The booing at the Trump rally was telling. That kind of thing doesn’t happen by accident in a deep red county. People are fed up. And the state party retaliating by unseating that county’s delegation at the state convention tells you everything the party apparatus protects its own, not the voters. I saw it firsthand. That’s not hearsay, that’s eyewitness testimony to how the machine disciplines dissent.
Mark Lynch’s is a story of redemption versus Graham’s lifelong political grift. A man who’s actually been through the fire, hit bottom, and rebuilt his life through faith has more moral clarity than someone whose entire adult existence has been inside the DC bubble. Graham’s never had to face real consequences for anything, the donors shielded and protects him.
The Trump endorsement of Graham is one of those transactional realities of politics. Trump needed votes, and Graham, despite everything, occasionally delivers when the whip counts. But endorsements aren’t infallible and voters aren’t obligated to follow them. The whole point of representative government is that the people get to decide who actually represents them not who the party anoints and not who the donor class funds.

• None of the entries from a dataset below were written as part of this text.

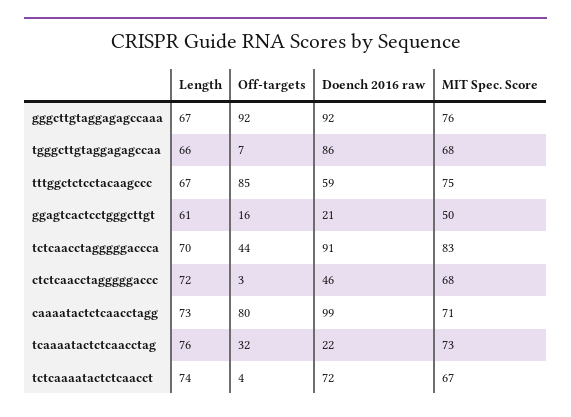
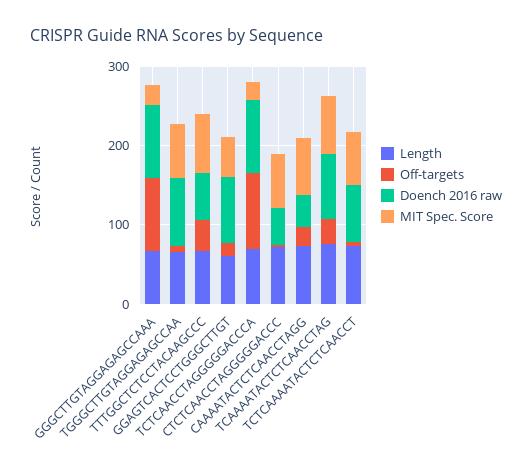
MIT Spec. Score, gggcttgtaggagagccaaa: 76 -> 20
Off-targets, tttggctctcctacaagccc: 85 -> 40
Doench 2016 raw, ggagtcactcctgggcttgt: 21 -> 80
Off-targets, tctcaacctagggggaccca: 44 -> 100
MIT Spec. Score, tctcaacctagggggaccca: 83 -> 20
Off-targets, caaaatactctcaacctagg: 80 -> 20
Doench 2016 raw, caaaatactctcaacctagg: 99 -> 40
Doench 2016 raw, tcaaaatactctcaacctag: 22 -> 80

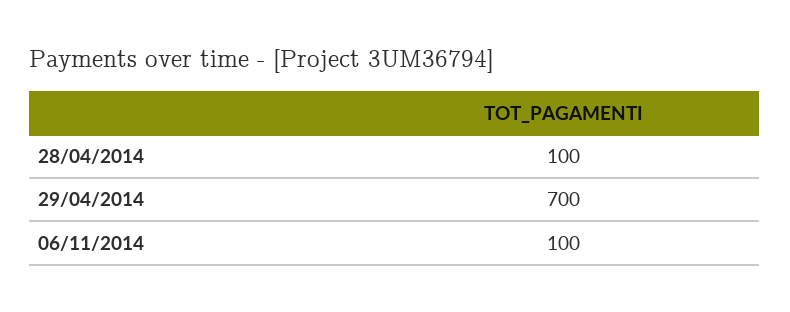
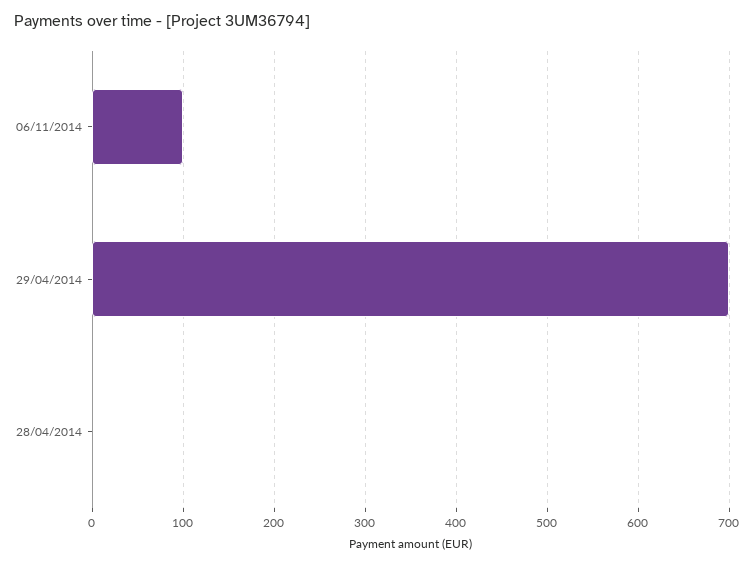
28/04/2014: 100 -> 0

The question is, in the end, who is the right one. Do you send a servant or a careerist? South Carolina’s voters have the raw end of that deal for a long time now. Whether they organize enough to flip it is another question. The machine doesn’t give up power without a fight, as you’ve seen. But it starts with people saying exactly what needs to be said out loud and making sure their neighbors can hear it too. Don’t keep voting in the same people and expect anything different. It won’t happen. Vote for change, not for status quo.